*Exercise details*
Wherever an image appears in the records, exclude it, and reproduce everything else exactly.

*Provided entries*
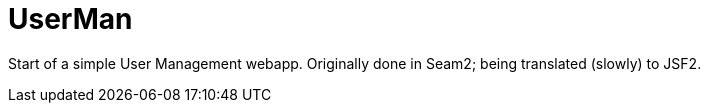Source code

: = UserMan

Start of a simple User Management webapp. Originally done in Seam2; being translated (slowly) to JSF2.
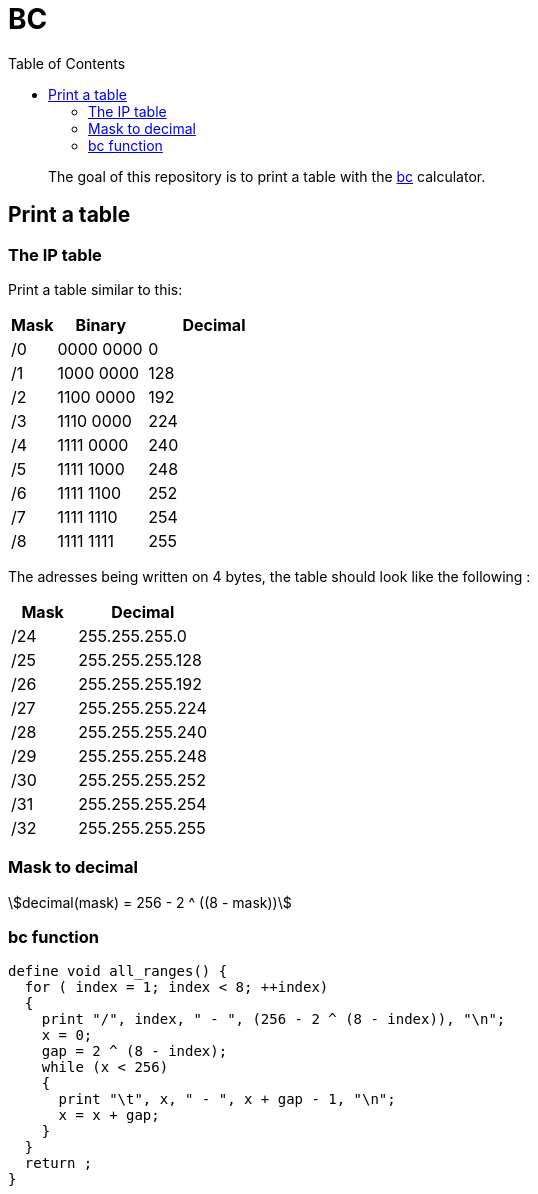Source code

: = BC
:toc: left
:stem:
:nofooter:

____
The goal of this repository is to print a table with the https://www.gnu.org/software/bc/[bc] calculator.
____

== Print a table

=== The IP table

Print a table similar to this:

[cols="1,2,3"]
|===
| Mask | Binary | Decimal

| /0
| 0000 0000
| 0

| /1
| 1000 0000
| 128

| /2
| 1100 0000
| 192

| /3
| 1110 0000
| 224

| /4
| 1111 0000
| 240

| /5
| 1111 1000
| 248

| /6
| 1111 1100
| 252

| /7
| 1111 1110
| 254

| /8
| 1111 1111
| 255
|===

The adresses being written on 4 bytes, the table should look like the following :

[cols="1,2"]
|===
| Mask | Decimal

| /24
| 255.255.255.0

| /25
| 255.255.255.128

| /26
| 255.255.255.192

| /27
| 255.255.255.224

| /28
| 255.255.255.240

| /29
| 255.255.255.248

| /30
| 255.255.255.252

| /31
| 255.255.255.254

| /32
| 255.255.255.255
|===

=== Mask to decimal

[quoteblock]
[stem]
++++
decimal(mask) = 256 - 2 ^ ((8 - mask))
++++

=== bc function

[source, bc]
----
define void all_ranges() {
  for ( index = 1; index < 8; ++index)
  {
    print "/", index, " - ", (256 - 2 ^ (8 - index)), "\n";
    x = 0;
    gap = 2 ^ (8 - index);
    while (x < 256)
    {
      print "\t", x, " - ", x + gap - 1, "\n";
      x = x + gap;
    }
  }
  return ;
}
----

*Expected answer*
Source code

: = UserMan

Start of a simple User Management webapp. Originally done in Seam2; being translated (slowly) to JSF2.
Source code

: = BC
:toc: left
:stem:
:nofooter:

____
The goal of this repository is to print a table with the https://www.gnu.org/software/bc/[bc] calculator.
____

== Print a table

=== The IP table

Print a table similar to this:

[cols="1,2,3"]
|===
| Mask | Binary | Decimal

| /0
| 0000 0000
| 0

| /1
| 1000 0000
| 128

| /2
| 1100 0000
| 192

| /3
| 1110 0000
| 224

| /4
| 1111 0000
| 240

| /5
| 1111 1000
| 248

| /6
| 1111 1100
| 252

| /7
| 1111 1110
| 254

| /8
| 1111 1111
| 255
|===

The adresses being written on 4 bytes, the table should look like the following :

[cols="1,2"]
|===
| Mask | Decimal

| /24
| 255.255.255.0

| /25
| 255.255.255.128

| /26
| 255.255.255.192

| /27
| 255.255.255.224

| /28
| 255.255.255.240

| /29
| 255.255.255.248

| /30
| 255.255.255.252

| /31
| 255.255.255.254

| /32
| 255.255.255.255
|===

=== Mask to decimal

[quoteblock]
[stem]
++++
decimal(mask) = 256 - 2 ^ ((8 - mask))
++++

=== bc function

[source, bc]
----
define void all_ranges() {
  for ( index = 1; index < 8; ++index)
  {
    print "/", index, " - ", (256 - 2 ^ (8 - index)), "\n";
    x = 0;
    gap = 2 ^ (8 - index);
    while (x < 256)
    {
      print "\t", x, " - ", x + gap - 1, "\n";
      x = x + gap;
    }
  }
  return ;
}
----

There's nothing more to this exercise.